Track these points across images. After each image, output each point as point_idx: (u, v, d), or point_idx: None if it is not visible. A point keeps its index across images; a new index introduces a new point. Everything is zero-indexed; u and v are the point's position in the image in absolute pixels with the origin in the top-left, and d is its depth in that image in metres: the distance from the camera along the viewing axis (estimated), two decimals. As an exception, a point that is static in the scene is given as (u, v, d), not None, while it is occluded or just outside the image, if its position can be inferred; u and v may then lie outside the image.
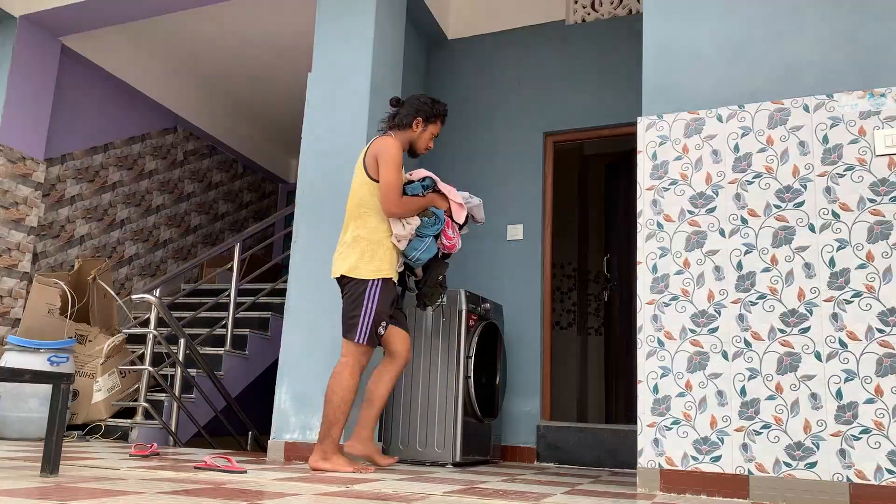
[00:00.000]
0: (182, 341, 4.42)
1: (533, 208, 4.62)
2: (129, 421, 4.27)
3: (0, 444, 3.56)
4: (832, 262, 2.49)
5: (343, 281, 3.05)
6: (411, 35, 4.77)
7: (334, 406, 2.92)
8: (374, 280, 2.97)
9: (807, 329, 2.48)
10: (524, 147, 4.74)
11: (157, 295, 4.29)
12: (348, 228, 3.08)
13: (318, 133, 3.77)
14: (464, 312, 3.76)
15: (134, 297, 4.40)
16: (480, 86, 4.97)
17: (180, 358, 4.38)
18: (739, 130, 2.73)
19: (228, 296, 4.98)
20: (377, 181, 3.02)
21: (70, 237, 5.66)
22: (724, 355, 2.57)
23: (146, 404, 4.21)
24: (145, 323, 5.02)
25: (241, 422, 4.73)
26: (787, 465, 2.40)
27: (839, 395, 2.39)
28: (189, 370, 4.42)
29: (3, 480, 2.01)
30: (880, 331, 2.38)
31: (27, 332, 4.30)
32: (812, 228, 2.54)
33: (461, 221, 3.24)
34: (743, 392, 2.52)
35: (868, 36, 2.62)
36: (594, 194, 6.78)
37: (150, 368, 4.21)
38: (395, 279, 3.10)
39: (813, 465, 2.37)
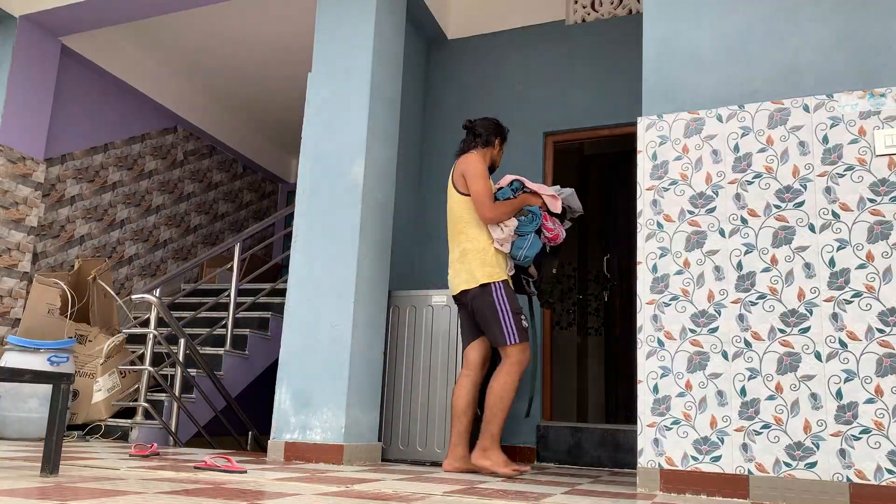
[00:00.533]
0: (182, 341, 4.42)
1: (533, 208, 4.61)
2: (129, 421, 4.27)
3: (0, 444, 3.56)
4: (832, 262, 2.49)
5: (466, 296, 3.25)
6: (411, 35, 4.77)
7: (491, 403, 3.12)
8: (494, 283, 3.19)
9: (807, 329, 2.48)
10: (524, 147, 4.73)
11: (157, 295, 4.29)
12: (455, 246, 3.32)
13: (318, 133, 3.77)
14: (464, 312, 3.76)
15: (134, 297, 4.40)
16: (480, 86, 4.97)
17: (180, 358, 4.38)
18: (739, 130, 2.73)
19: (228, 296, 4.98)
20: (468, 195, 3.27)
21: (70, 237, 5.66)
22: (724, 355, 2.57)
23: (146, 404, 4.21)
24: (145, 323, 5.03)
25: (241, 422, 4.73)
26: (787, 465, 2.40)
27: (839, 395, 2.39)
28: (189, 370, 4.42)
29: (3, 480, 2.01)
30: (880, 331, 2.38)
31: (27, 332, 4.30)
32: (812, 228, 2.54)
33: (558, 211, 3.39)
34: (743, 392, 2.52)
35: (868, 36, 2.62)
36: (594, 194, 6.78)
37: (150, 368, 4.21)
38: (511, 284, 3.29)
39: (813, 465, 2.37)
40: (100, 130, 5.95)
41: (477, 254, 3.23)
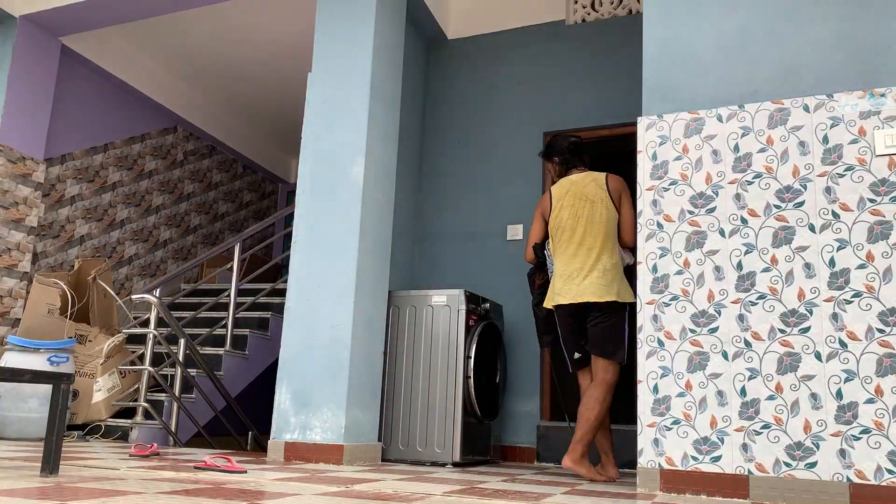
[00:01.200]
0: (182, 341, 4.42)
1: (533, 208, 4.61)
2: (129, 421, 4.27)
3: (0, 444, 3.56)
4: (832, 262, 2.49)
5: (605, 306, 3.24)
6: (411, 35, 4.77)
7: (597, 414, 3.18)
8: (630, 304, 3.24)
9: (807, 329, 2.48)
10: (524, 147, 4.73)
11: (157, 295, 4.29)
12: (600, 257, 3.28)
13: (318, 133, 3.77)
14: (464, 312, 3.76)
15: (134, 297, 4.40)
16: (480, 86, 4.97)
17: (180, 358, 4.38)
18: (739, 130, 2.73)
19: (228, 296, 4.98)
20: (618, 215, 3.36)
21: (70, 237, 5.66)
22: (724, 355, 2.57)
23: (146, 404, 4.21)
24: (145, 323, 5.03)
25: (241, 422, 4.73)
26: (787, 465, 2.40)
27: (839, 395, 2.39)
28: (189, 370, 4.42)
29: (3, 480, 2.01)
30: (880, 331, 2.38)
31: (27, 332, 4.30)
32: (812, 228, 2.54)
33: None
34: (743, 392, 2.52)
35: (868, 36, 2.62)
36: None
37: (150, 368, 4.21)
38: None
39: (813, 465, 2.37)
40: (100, 130, 5.95)
41: (621, 272, 3.30)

**Task instructions:** If a picture appears in the data, omit it; transcribe all the rest exactly.

**Response area:**
Track these points across images. After each image, output each point as point_idx: (u, v, d), or point_idx: None if it is not visible. A point keeps its index across images; a new index introduces a new point. Everything is zero-indexed; u and v are the point's position in the image in absolute pixels with the origin in the top-left, and d is its depth in that image in metres: the distance from the camera along the viewing axis (estimated), two decimals. As an exception, a point that is static in the scene is given as (u, v, d), not None, while it is occluded or just outside the image, if its position can be inferred; u and v may then lie outside the image.
[00:00.000]
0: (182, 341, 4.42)
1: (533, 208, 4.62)
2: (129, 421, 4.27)
3: (0, 444, 3.56)
4: (832, 262, 2.49)
5: (343, 281, 3.05)
6: (411, 35, 4.77)
7: (334, 406, 2.92)
8: (374, 280, 2.97)
9: (807, 329, 2.48)
10: (524, 147, 4.74)
11: (157, 295, 4.29)
12: (348, 228, 3.08)
13: (318, 133, 3.77)
14: (464, 312, 3.76)
15: (134, 297, 4.40)
16: (480, 86, 4.97)
17: (180, 358, 4.38)
18: (739, 130, 2.73)
19: (228, 296, 4.98)
20: (377, 181, 3.02)
21: (70, 237, 5.66)
22: (724, 355, 2.57)
23: (146, 404, 4.21)
24: (145, 323, 5.02)
25: (241, 422, 4.73)
26: (787, 465, 2.40)
27: (839, 395, 2.39)
28: (189, 370, 4.42)
29: (3, 480, 2.01)
30: (880, 331, 2.38)
31: (27, 332, 4.30)
32: (812, 228, 2.54)
33: (461, 221, 3.24)
34: (743, 392, 2.52)
35: (868, 36, 2.62)
36: (594, 194, 6.78)
37: (150, 368, 4.21)
38: (395, 279, 3.10)
39: (813, 465, 2.37)
[00:00.533]
0: (182, 341, 4.42)
1: (533, 208, 4.61)
2: (129, 421, 4.27)
3: (0, 444, 3.56)
4: (832, 262, 2.49)
5: (466, 296, 3.25)
6: (411, 35, 4.77)
7: (491, 403, 3.12)
8: (494, 283, 3.19)
9: (807, 329, 2.48)
10: (524, 147, 4.73)
11: (157, 295, 4.29)
12: (455, 246, 3.32)
13: (318, 133, 3.77)
14: (464, 312, 3.76)
15: (134, 297, 4.40)
16: (480, 86, 4.97)
17: (180, 358, 4.38)
18: (739, 130, 2.73)
19: (228, 296, 4.98)
20: (468, 195, 3.27)
21: (70, 237, 5.66)
22: (724, 355, 2.57)
23: (146, 404, 4.21)
24: (145, 323, 5.03)
25: (241, 422, 4.73)
26: (787, 465, 2.40)
27: (839, 395, 2.39)
28: (189, 370, 4.42)
29: (3, 480, 2.01)
30: (880, 331, 2.38)
31: (27, 332, 4.30)
32: (812, 228, 2.54)
33: (558, 211, 3.39)
34: (743, 392, 2.52)
35: (868, 36, 2.62)
36: (594, 194, 6.78)
37: (150, 368, 4.21)
38: (511, 284, 3.29)
39: (813, 465, 2.37)
40: (100, 130, 5.95)
41: (477, 254, 3.23)
[00:01.200]
0: (182, 341, 4.42)
1: (533, 208, 4.61)
2: (129, 421, 4.27)
3: (0, 444, 3.56)
4: (832, 262, 2.49)
5: (605, 306, 3.24)
6: (411, 35, 4.77)
7: (597, 414, 3.18)
8: (630, 304, 3.24)
9: (807, 329, 2.48)
10: (524, 147, 4.73)
11: (157, 295, 4.29)
12: (600, 257, 3.28)
13: (318, 133, 3.77)
14: (464, 312, 3.76)
15: (134, 297, 4.40)
16: (480, 86, 4.97)
17: (180, 358, 4.38)
18: (739, 130, 2.73)
19: (228, 296, 4.98)
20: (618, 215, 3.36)
21: (70, 237, 5.66)
22: (724, 355, 2.57)
23: (146, 404, 4.21)
24: (145, 323, 5.03)
25: (241, 422, 4.73)
26: (787, 465, 2.40)
27: (839, 395, 2.39)
28: (189, 370, 4.42)
29: (3, 480, 2.01)
30: (880, 331, 2.38)
31: (27, 332, 4.30)
32: (812, 228, 2.54)
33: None
34: (743, 392, 2.52)
35: (868, 36, 2.62)
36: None
37: (150, 368, 4.21)
38: None
39: (813, 465, 2.37)
40: (100, 130, 5.95)
41: (621, 272, 3.30)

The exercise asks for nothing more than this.